Australia's Antarctic deep drill cuts 1st ice core, eyes million-year climate record-Xinhua

Australia's Antarctic deep drill cuts 1st ice core, eyes million-year climate record

Source: Xinhua

Editor: huaxia

2026-01-07 22:29:15

MELBOURNE, Jan. 7 (Xinhua) -- The Australian Antarctic Division's custom-built drill has collected its first deep ice core, marking a major step toward recovering a 1-million-year-old climate record.

The ice core drill extracted a nearly 1-meter core at a depth of 151 meters at Dome C North, about 1,200 km inland from the Casey research station, one of Australia's three research outposts in Antarctica, a statement of the Australian Antarctic Program said Wednesday.

The milestone follows seven years of development of the 8.4-meter-long drill, designed to drill ice more than 3,000 meters deep and operate in temperatures below minus 55 degrees Celsius and under extreme pressure, it said.

The operation is part of Australia's Million Year Ice Core (MYIC) project, which aims to extract ice all the way to the Antarctic bedrock, 3,000 meters below.

The ice will contain trapped gases and chemicals providing a continuous record of Earth's past climate, extending well beyond the current 1.2-million-year ice core climate record, scientists said.

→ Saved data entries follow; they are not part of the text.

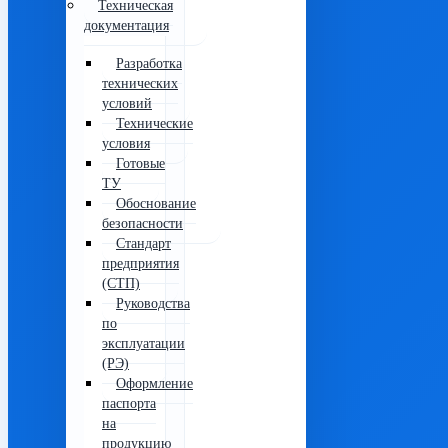
Техническая
документация
Разработка
технических
условий
Технические
условия
Готовые
ТУ
Обоснование
безопасности
Стандарт
предприятия
(СТП)
Руководства
по
эксплуатации
(РЭ)
Оформление
паспорта
на
продукцию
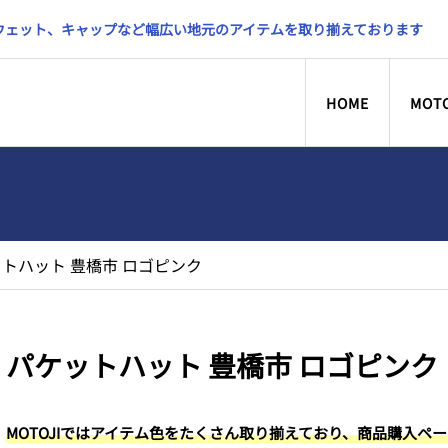
スウェット、キャップなど幅広い地元のアイテムを取り揃えております
HOME
MOT
トハット 豊橋市 ロゴピンク
パケットハット 豊橋市 ロゴピンク
MOTOJIではアイテム色をたくさん取り揃えており、商品購入ペ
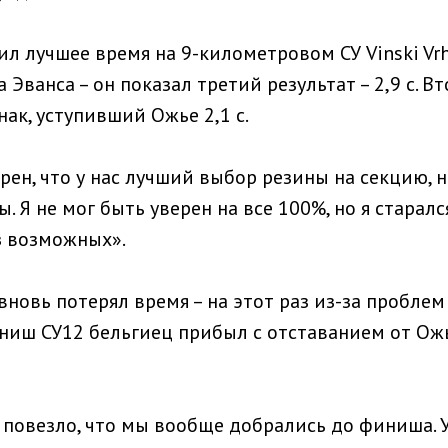
л лучшее время на 9-километровом СУ Vinski Vrh 
 Эванса – он показал третий результат – 2,9 с. В
нак, уступивший Ожье 2,1 с.
рен, что у нас лучший выбор резины на секцию, 
. Я не мог быть уверен на все 100%, но я старалс
з возможных».
новь потерял время – на этот раз из-за проблем
ниш СУ12 бельгиец прибыл с отставанием от Ожье
 повезло, что мы вообще добрались до финиша.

MYIC science lead Joel Pedro said the full-length ice core could help explain a major shift in ice age cycles and improve climate predictions.

"An ice core record of over one million years can help us answer why that shift in the climate state occurred, and that will provide really important information to test models and better predict climate in the future," Pedro said.

Field teams have been working since late November to set up the remote site, including installing a 4-tonne winch to handle the deep drill.

Drilling will continue until late January before the onset of colder conditions halts work, according to the MYIC project team.